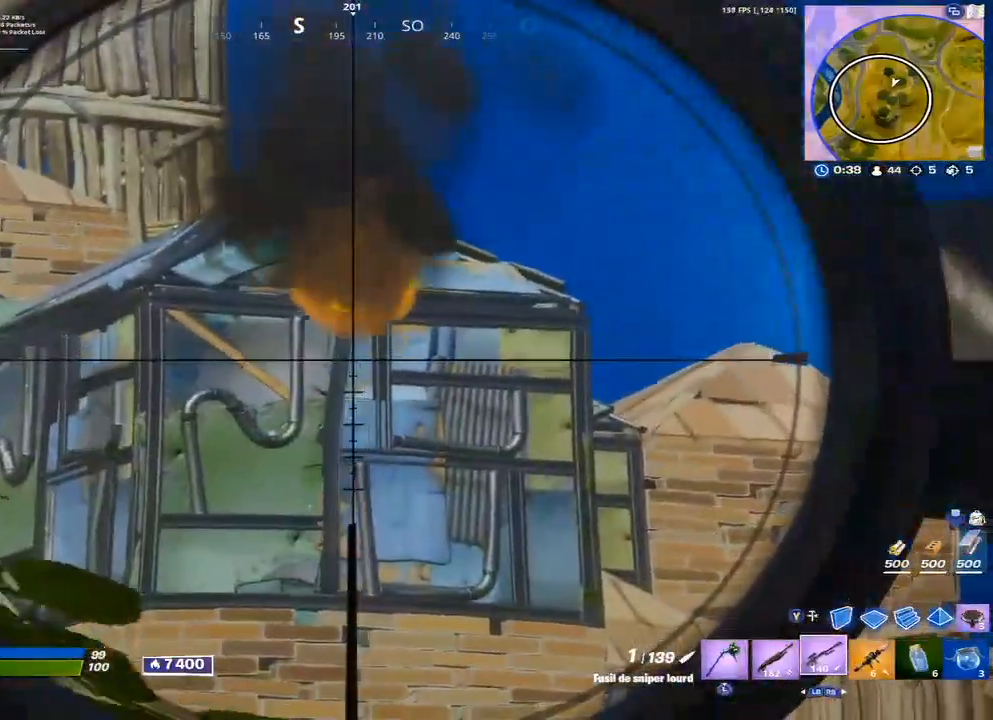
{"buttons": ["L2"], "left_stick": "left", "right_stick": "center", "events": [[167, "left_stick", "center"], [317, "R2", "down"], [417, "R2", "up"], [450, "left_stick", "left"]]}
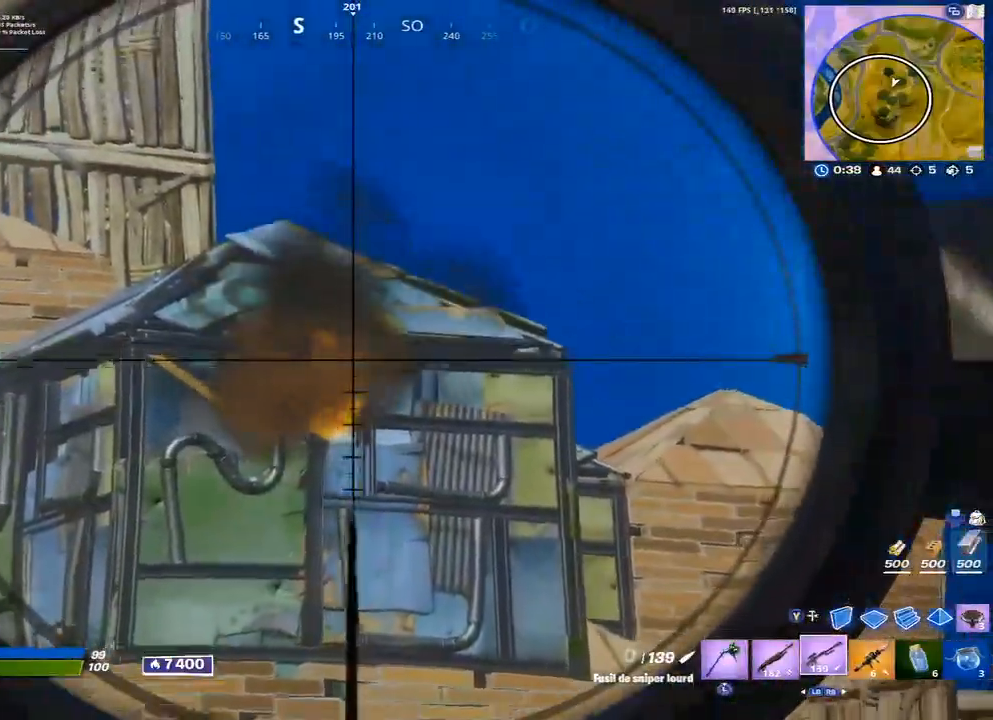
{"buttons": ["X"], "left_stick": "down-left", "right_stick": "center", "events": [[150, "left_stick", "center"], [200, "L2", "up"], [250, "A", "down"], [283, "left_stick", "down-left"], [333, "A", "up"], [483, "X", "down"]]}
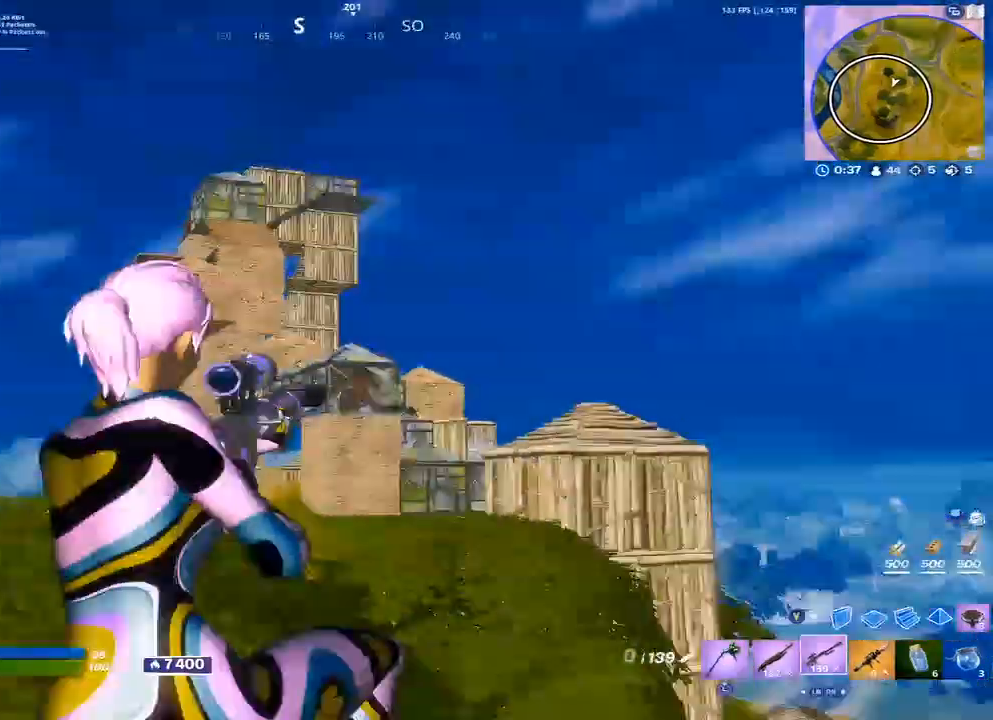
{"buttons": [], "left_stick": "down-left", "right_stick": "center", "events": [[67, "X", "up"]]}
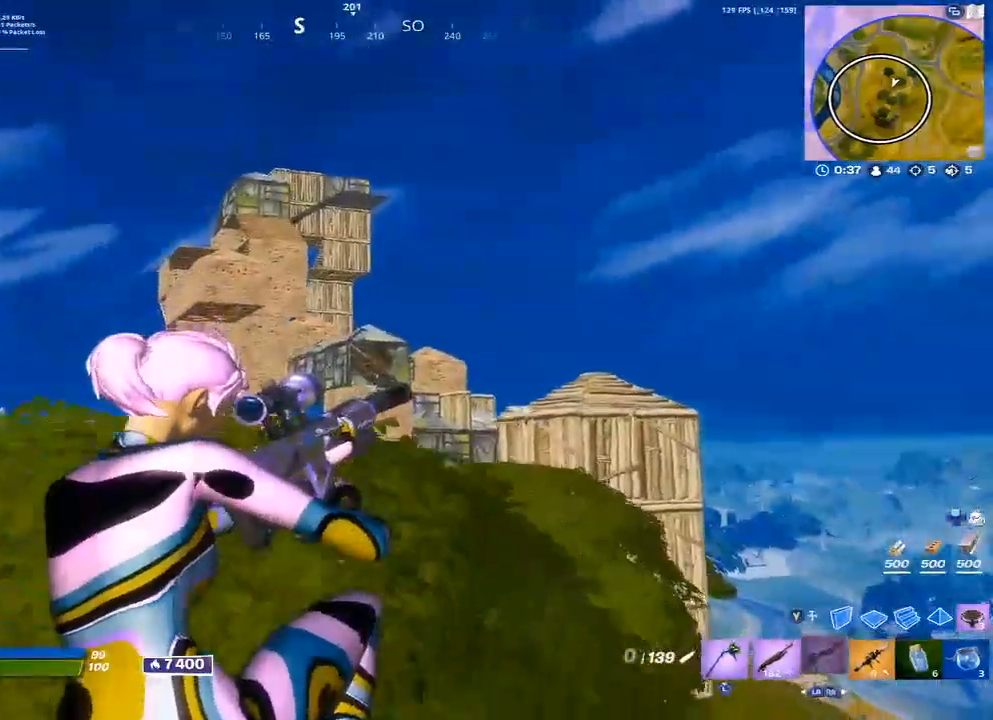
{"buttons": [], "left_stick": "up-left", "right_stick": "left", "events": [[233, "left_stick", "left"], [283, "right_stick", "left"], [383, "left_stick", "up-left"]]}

## Description of the task
With the pictures omitted, give every line above again exactly.

## Reply
{"buttons": ["L2"], "left_stick": "left", "right_stick": "center", "events": [[167, "left_stick", "center"], [317, "R2", "down"], [417, "R2", "up"], [450, "left_stick", "left"]]}
{"buttons": ["X"], "left_stick": "down-left", "right_stick": "center", "events": [[150, "left_stick", "center"], [200, "L2", "up"], [250, "A", "down"], [283, "left_stick", "down-left"], [333, "A", "up"], [483, "X", "down"]]}
{"buttons": [], "left_stick": "down-left", "right_stick": "center", "events": [[67, "X", "up"]]}
{"buttons": [], "left_stick": "up-left", "right_stick": "left", "events": [[233, "left_stick", "left"], [283, "right_stick", "left"], [383, "left_stick", "up-left"]]}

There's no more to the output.